Katten kiezen zelf hun baasjes, zegt men, en bij mij is dat niet anders. Sterker nog, katten komen bij mij de baas spelen. Dat was zo met Zohra, een verdwaald kattenjong dat door een vriendin tijdelijk bij mij ondergebracht werd en uiteindelijk haar hele leven bleef. En ook met Sapphir die ik in huis nam zodat ze de laatste maanden van haar leven niet op straat hoefde door te brengen, maar uiteindelijk nog zes jaar bleef leven. En het is nu niet anders met Cacahuète die bij mij op het terras kwam wachten tot Sapphir haar laatste adem uitblies en vervolgens haar plaats innam.
Eerst tolereerde ik hem, daarna voerde ik hem en tenslotte adopteerde ik hem, op voorwaarde dat hij op het terras in zijn eigen huisje bleef wonen. Dat kangoeroewonen ging prima tot ik merkte dat hij zwaarlijvig en passief werd, en met zijn achterpoten begon te slepen. Er waren verschillende pogingen voor nodig om hem naar de dierenarts te krijgen, ik bespaar jullie de gevechten, de kapotgetrapte transportkooi, en de zeer onaangename geuren tijdens de uiteindelijke rit naar de dierenarts. Daar was het verdict verbijsterend: Cacahuète heeft diabetes. Ik wist niet eens dat dat bij katten kan voorkomen. Ik ging naar huis met een dure zak aangepaste voeding, een flesje insuline en een doos injectienaalden.
Na een paar weken bracht ik hem terug naar de dierenarts en vroeg ik haar om zijn leven te beëindigen. Ik had de indruk dat de behandeling niet aansloeg en dat hij leed. Bovendien was hij min of meer incontinent geworden en was mijn gezellige binnentuintje een kattenbak geworden. De dierenarts weigerde hem uit zijn lijden te verlossen, ze vond dat ik de behandeling meer tijd moest geven. Dat die behandeling ook nog eens een grote hap uit mijn budget nam, daar had ze geen oren naar.
Ik besloot het een tijdje aan te zien. En dat tijdje duurt nu al een paar maanden. Cacahuète heeft zijn kangoeroewoning verlaten en woont nu bij mij in huis. Hij heeft met vallen en opstaan de kattenbak leren gebruiken, eet zonder klagen zijn suikervrije kattenkorrels, en vraagt twee keer per dag naar het insulinespuitje. Om zes uur miauwt hij mij uit bed, kort daarna zet hij mij aan het werk met de kattenbak. Als de zon schijnt wil hij naar buiten, als het koud is, twijfelt hij op de drempel en gaat vervolgens achterwaarts weer naar binnen.

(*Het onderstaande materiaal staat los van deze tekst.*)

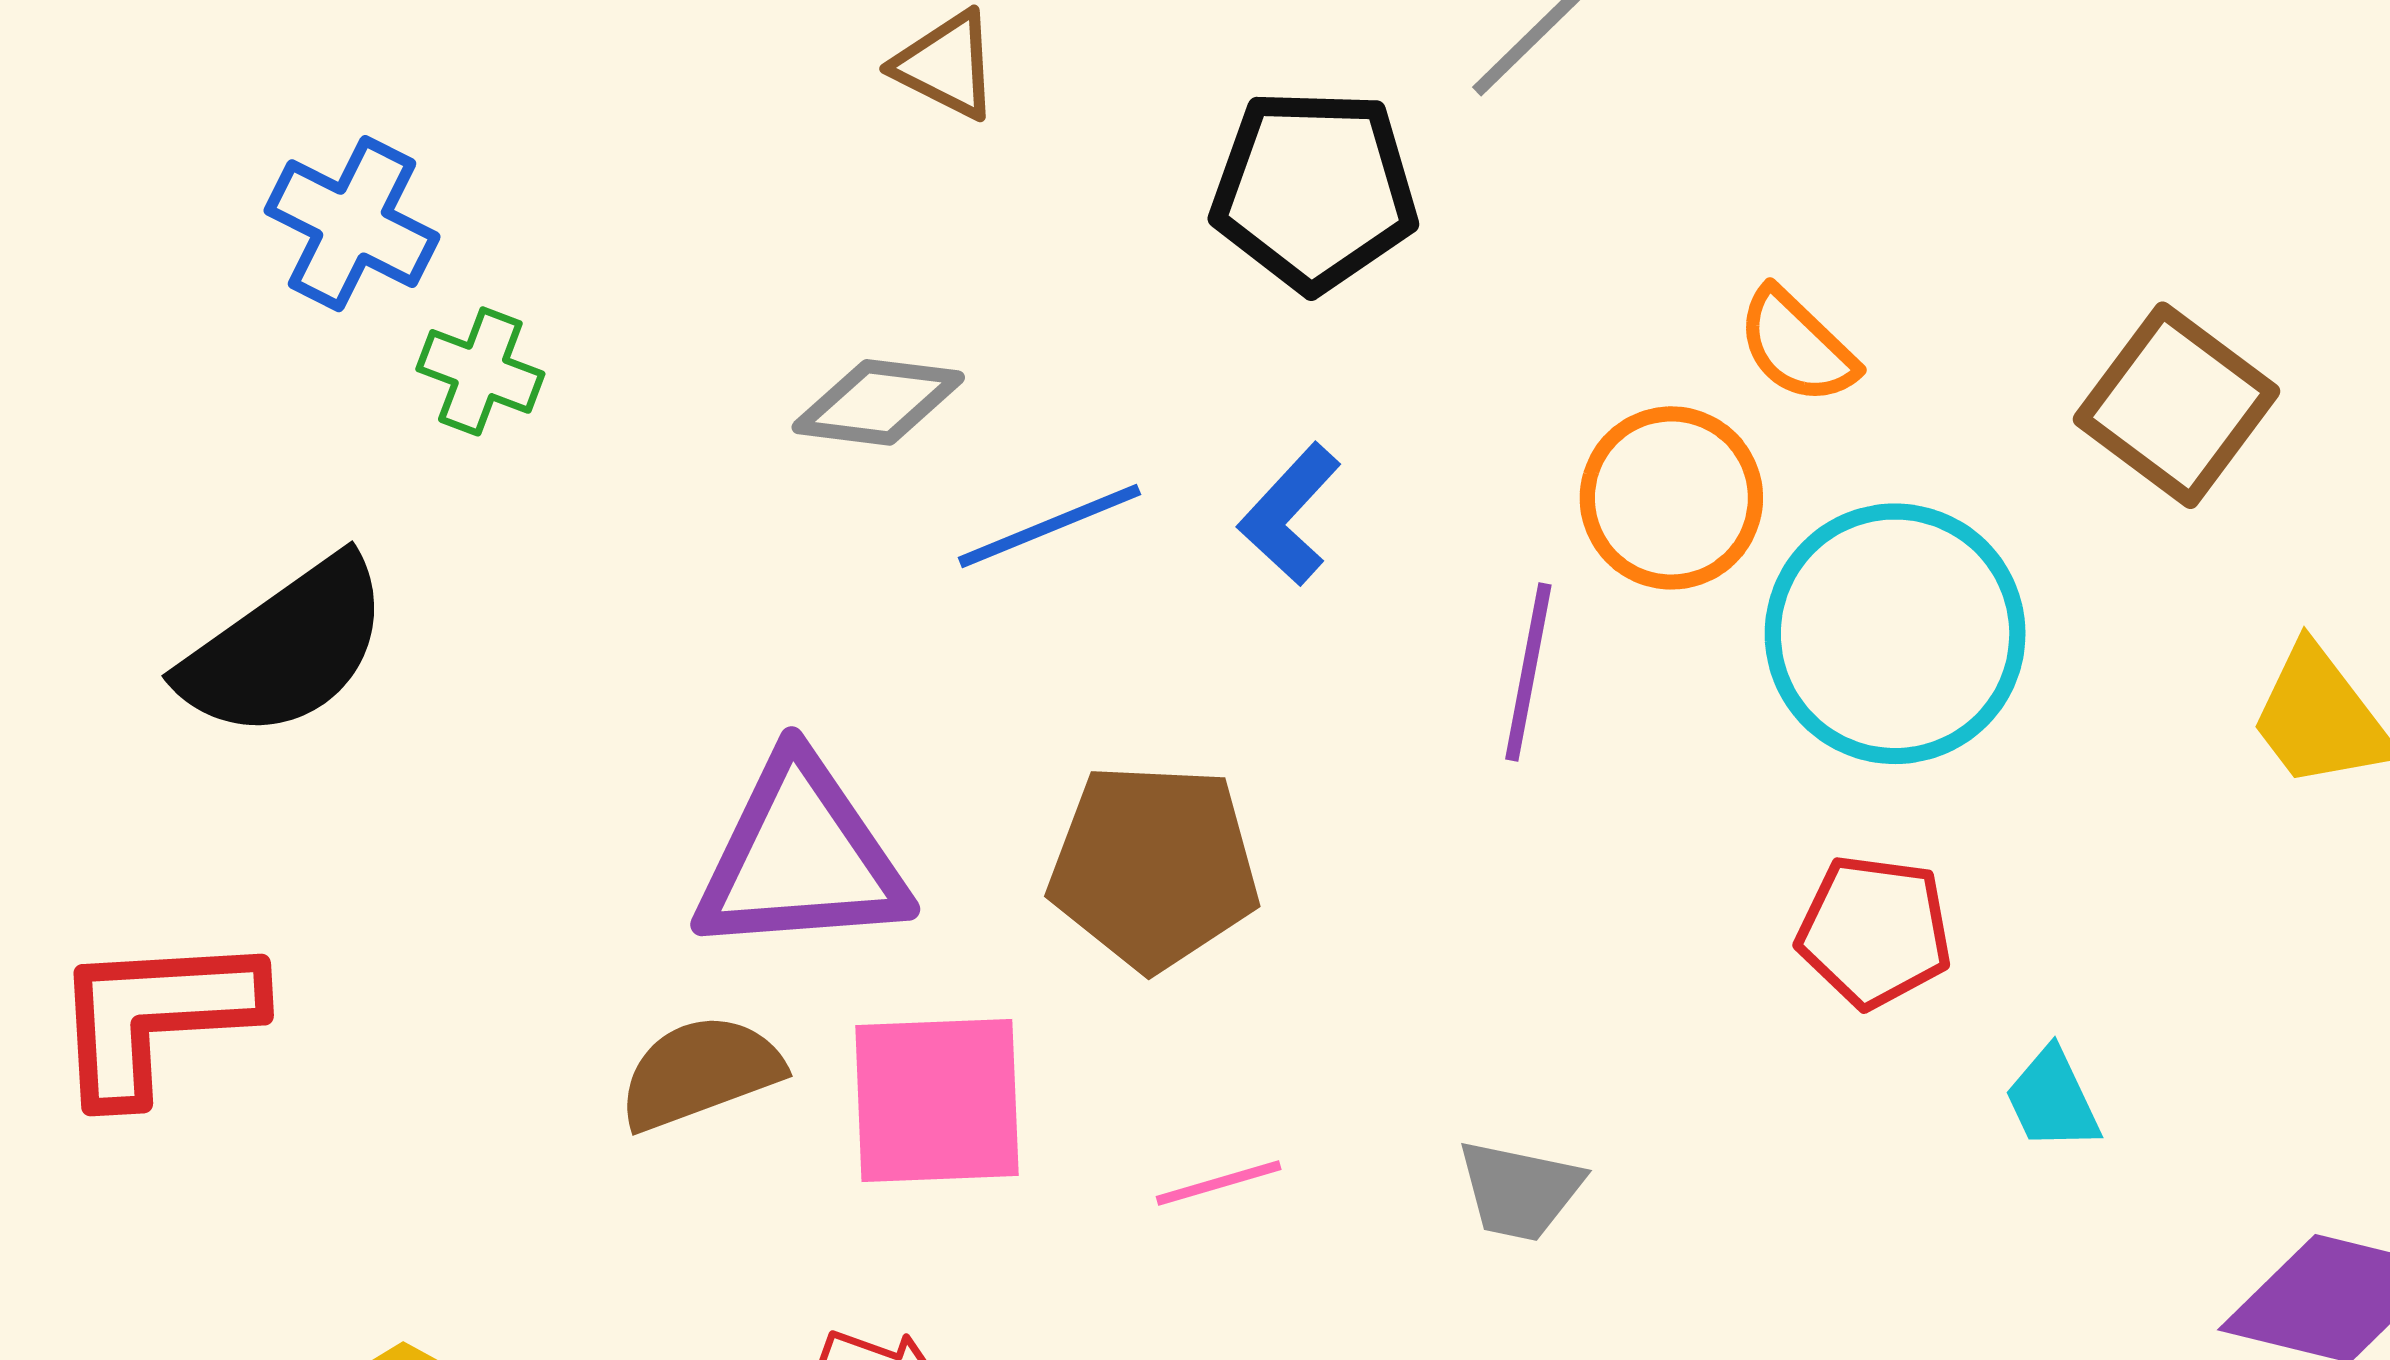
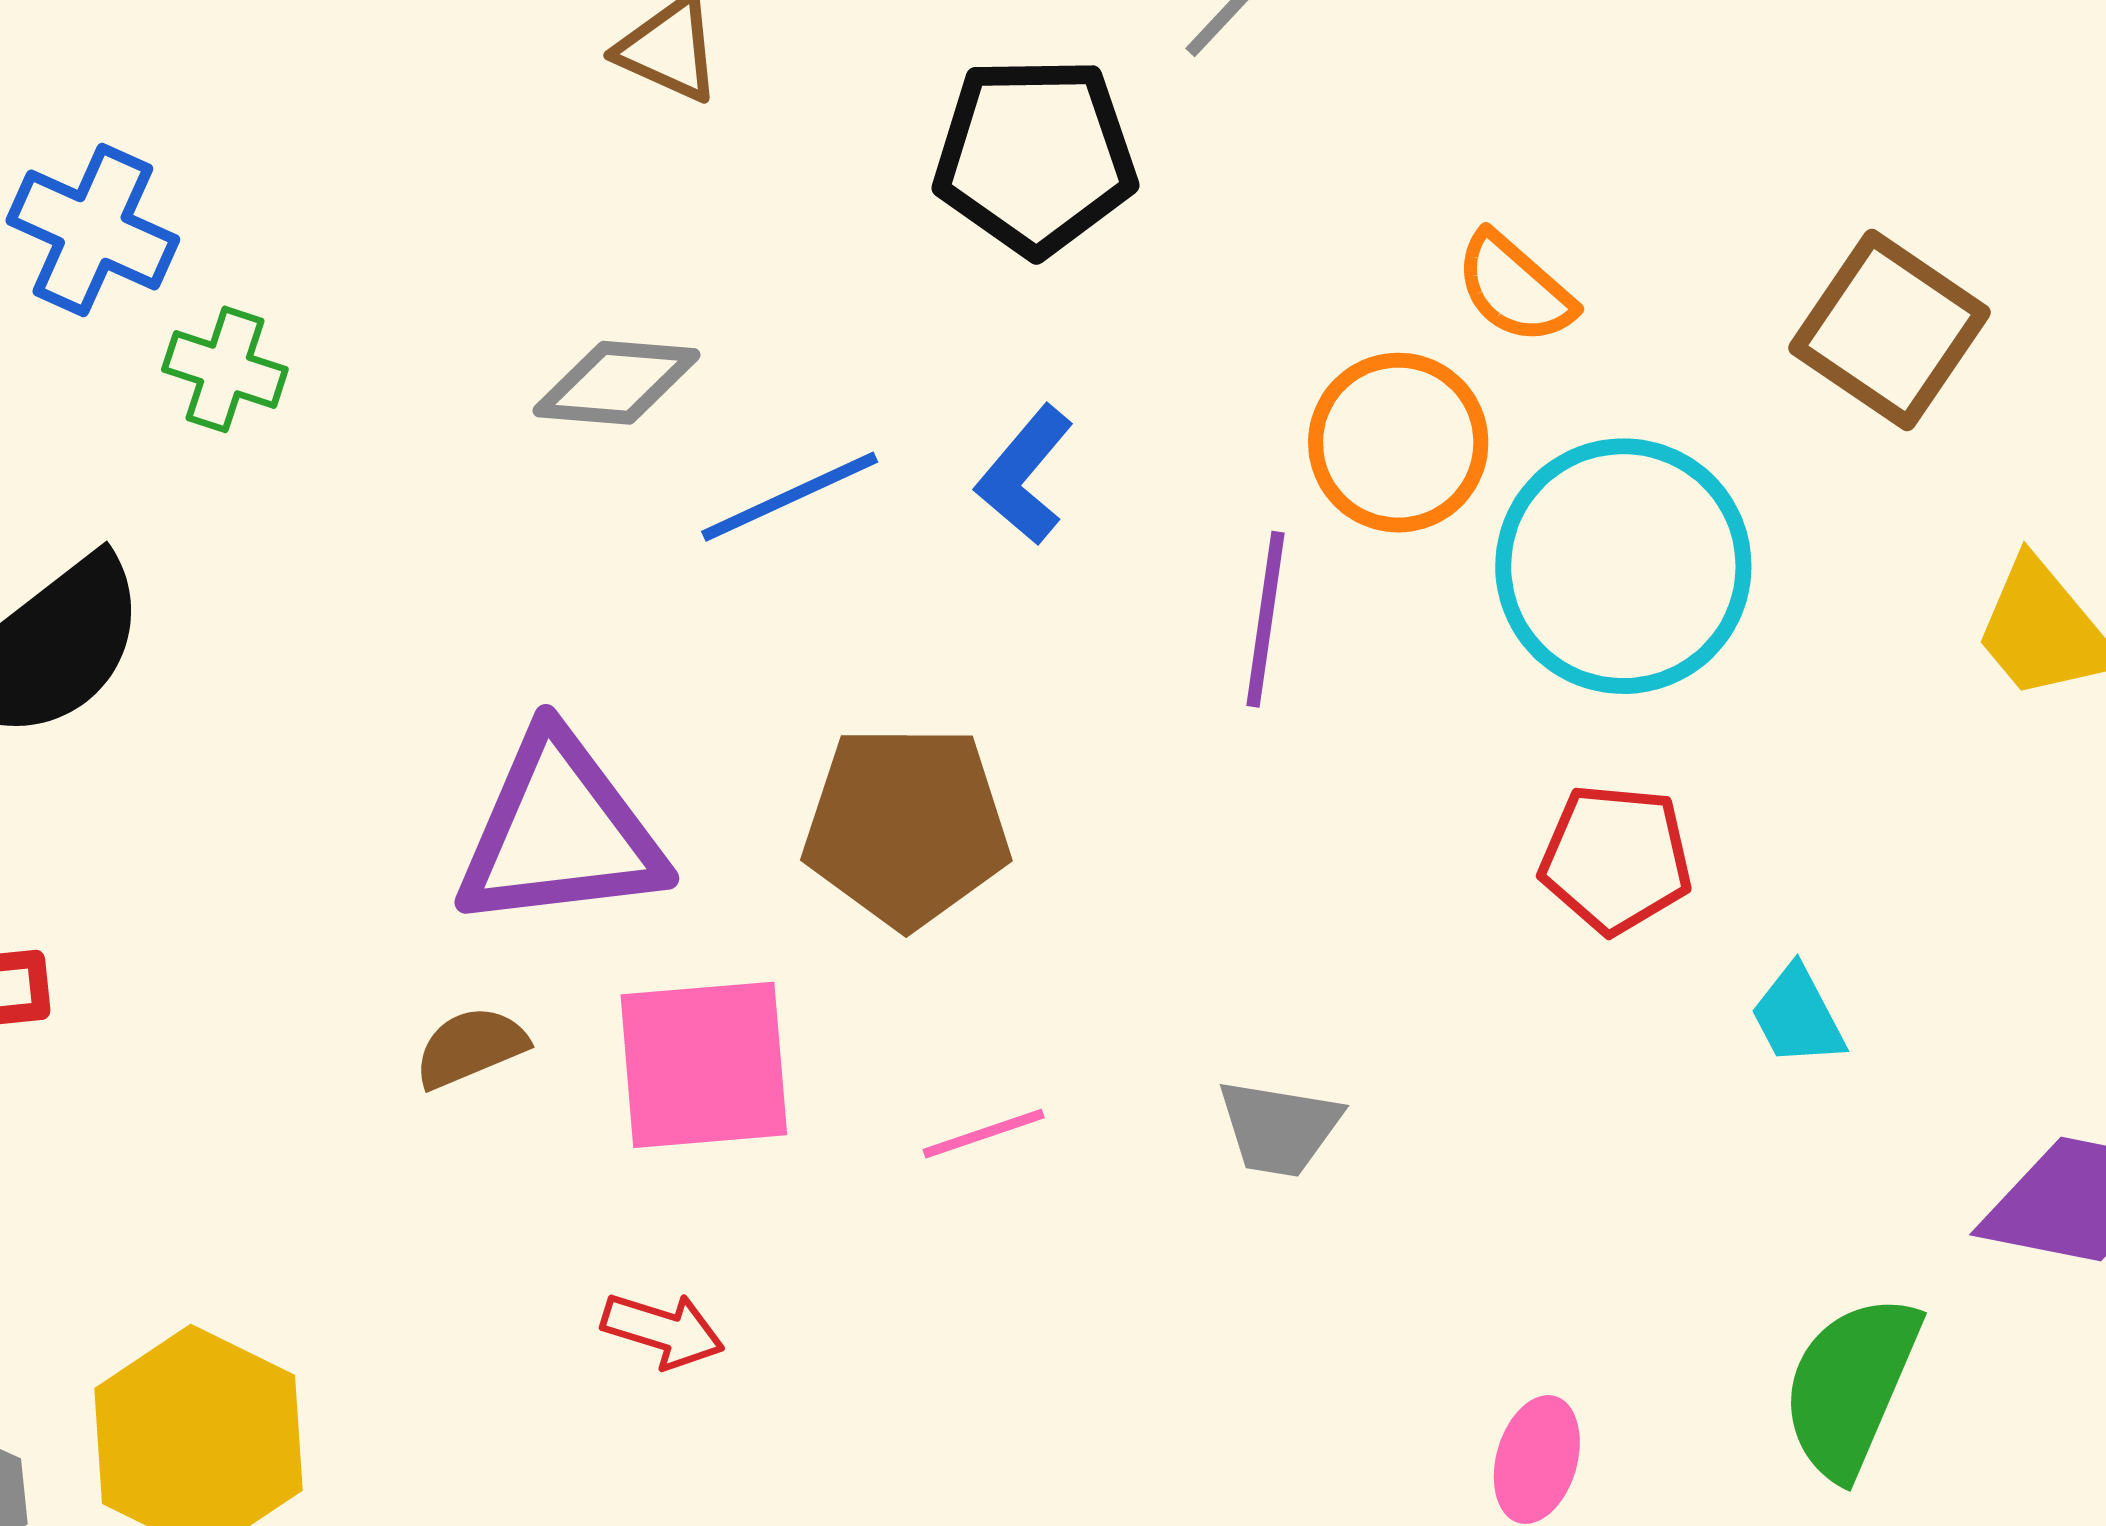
brown semicircle: (700, 1072) -> (471, 1047), size x0.7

Kortom, hij is de baas. Ik ben aan handen en voeten aan hem gebonden en hij kost me stukken van mensen. En wat ik misschien nog wel het ergste vind, is dat hij een enorme hoop afval produceert: twee wegwerpspuiten -plus de verpakking- per dag, en twee loodzware zakken goed doordrenkt kattenzand per week. Ik vrees dat de man die op dinsdagochtend ons huisvuil ophaalt zich wel eens afvraagt wat er in die loodzware zakken zit.
Maar… hij is wel de allerliefste, meest affectieve kat die ik ooit heb gehad. Hij kijkt me aan met grote verwonderde ogen, komt tegen mijn benen wrijven, gaat op zijn zwakke achterste poten tegen me aan staan en vraagt om op schoot te mogen zitten. Eens hij die plek verworven heeft, vlijt hij zich tegen me aan en duwt hij zijn kop in mijn hals of onder mijn arm.
Op zulke momenten vergeet ik het slavenwerk, mijn krappe huishoudbudget, mijn beknotte vrijheid, het bedreigde klimaat en de arme vuilnisman.
Vorige dinsdag kruiste ik toevallig die laatste toen ik terugkwam van mijn ochtendwandelingetje. Ik zag hem de zware zakken uit de container tillen. Hij vroeg niets, hij deed het gewoon.
‘Merci beaucoup,’ zei ik.
‘De rien,’ zei hij met een grote glimlach.
Sindsdien is de balans in evenwicht, en blijft mijn dilemma gewoon een dilemma.